I was thinking about the QS Rankings which recently came out, which include a 40% weighting of “Academic Reputation” in their scoring method. This is based on a survey of academics (which I filled out a few months ago). But what does it actually mean and how is it related to decision-making for high school students? To determine that, we need to look at what is actually asked in the survey.
The survey (done online) asks academics to identify what their area of expertise is. For me, this was “Engineering & Technology”. It then asks us to identify the top ten domestic institutions we consider to be best for research in that area (notice that it is research, not undergraduate education, experiential learning, or various other things that a high school student might be concerned about). For me as a survey respondent, how should I answer? Well, I mainly know about research in Chemical Engineering, so that is going to limit my responses. The University of Windsor may have some excellent research going on, but they don’t have a chemical engineering department so I don’t know much about them. Even within the field of Chemical Engineering, I mainly follow research in the environmental and biochemical engineering areas. A number of universities don’t focus as much in these areas, so they wouldn’t come to my mind as readily as others.
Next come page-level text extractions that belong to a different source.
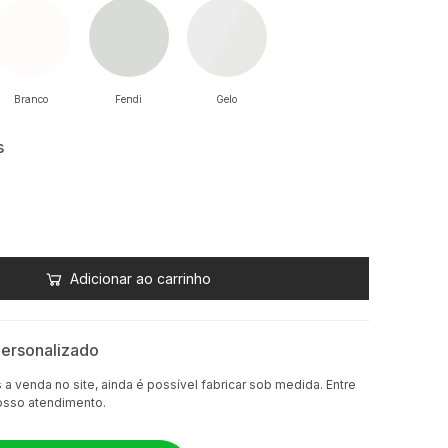
Branco
Fendi
Gelo
s
Adicionar ao carrinho
ersonalizado
a venda no site, ainda é possível fabricar sob medida. Entre
osso atendimento.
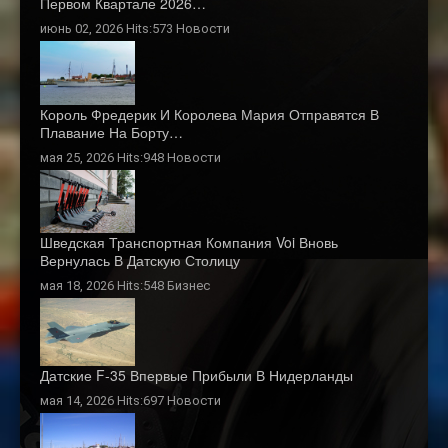
Первом Квартале 2026…
июнь 02, 2026 Hits:573
Новости
Король Фредерик И Королева Мария Отправятся В
Плавание На Борту…
мая 25, 2026 Hits:948
Новости
Шведская Транспортная Компания Voi Вновь
Вернулась В Датскую Столицу
мая 18, 2026 Hits:548
Бизнес
Датские F-35 Впервые Прибыли В Нидерланды
мая 14, 2026 Hits:697
Новости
So which ten should I pick? Given that I am not going to spend much time thinking about it (about 30 seconds) because I have other things to do, I will pick the first 10 that come to mind, likely because I know people there or have seen them present something interesting at a conference. (no, we can’t pick our own institution.)
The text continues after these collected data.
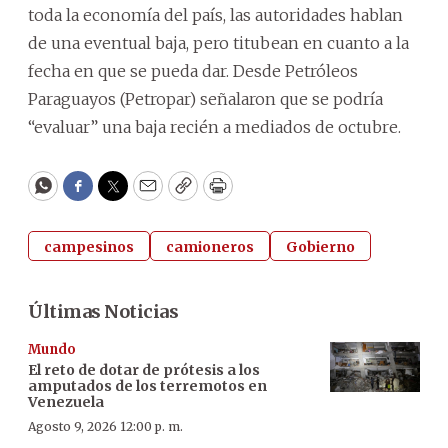
toda la economía del país, las autoridades hablan
de una eventual baja, pero titubean en cuanto a la
fecha en que se pueda dar. Desde Petróleos
Paraguayos (Petropar) señalaron que se podría
“evaluar” una baja recién a mediados de octubre.
WhatsApp
Facebook
Twitter
Email
Copy
Print
campesinos
camioneros
Gobierno
Últimas Noticias
Mundo
El reto de dotar de prótesis a los
amputados de los terremotos en
Venezuela
Agosto 9, 2026 12:00 p. m.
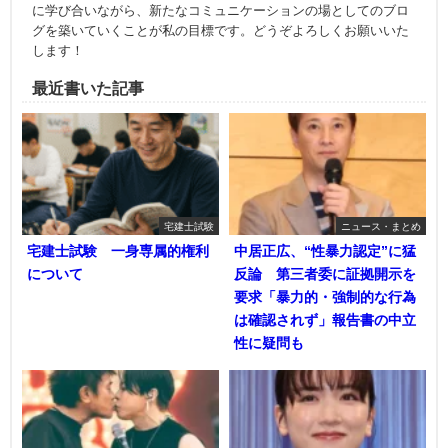
に学び合いながら、新たなコミュニケーションの場としてのブロ
グを築いていくことが私の目標です。どうぞよろしくお願いいた
します！
最近書いた記事
宅建士試験
ニュース・まとめ
宅建士試験 一身専属的権利
中居正広、“性暴力認定”に猛
について
反論 第三者委に証拠開示を
要求「暴力的・強制的な行為
は確認されず」報告書の中立
性に疑問も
In the next section of the survey we are asked to pick up to 30 international institutions that we consider best for research in our areas. The same issues apply, except now expanded. I have never done a comprehensive review of the best chemical engineering researchers around the world, so I just pick a few that I know from literature or because I have interacted with some of their faculty in the past. Obviously the large, well-established (old), and well-publicized institutions are going to get picked, places like MIT, UC Berkeley, Georgia Tech, and a few others here and there. In some ways, this can boil down to a name-recognition survey. I suspect most survey respondents are like me and don’t spend more than a minute or two on this.
So that’s the survey, pretty simple and straightforward to answer, but also open to a lot of uncertainty about what various people are thinking when they answer it. And it’s very clear that it is about research (as expressed through scientific journal publications and conference presentations), not quality of teaching, student experience, curriculum, or anything like that.
As I stated above, applicants to undergraduate programs should be very careful about placing too much weight on rankings, when they may not actually measure anything relevant to their specific interests. A top international reputation for research is nice, and can be an important factor for graduate student education (Masters and PhD), but is it a critical factor for undergraduate education? Not in my opinion.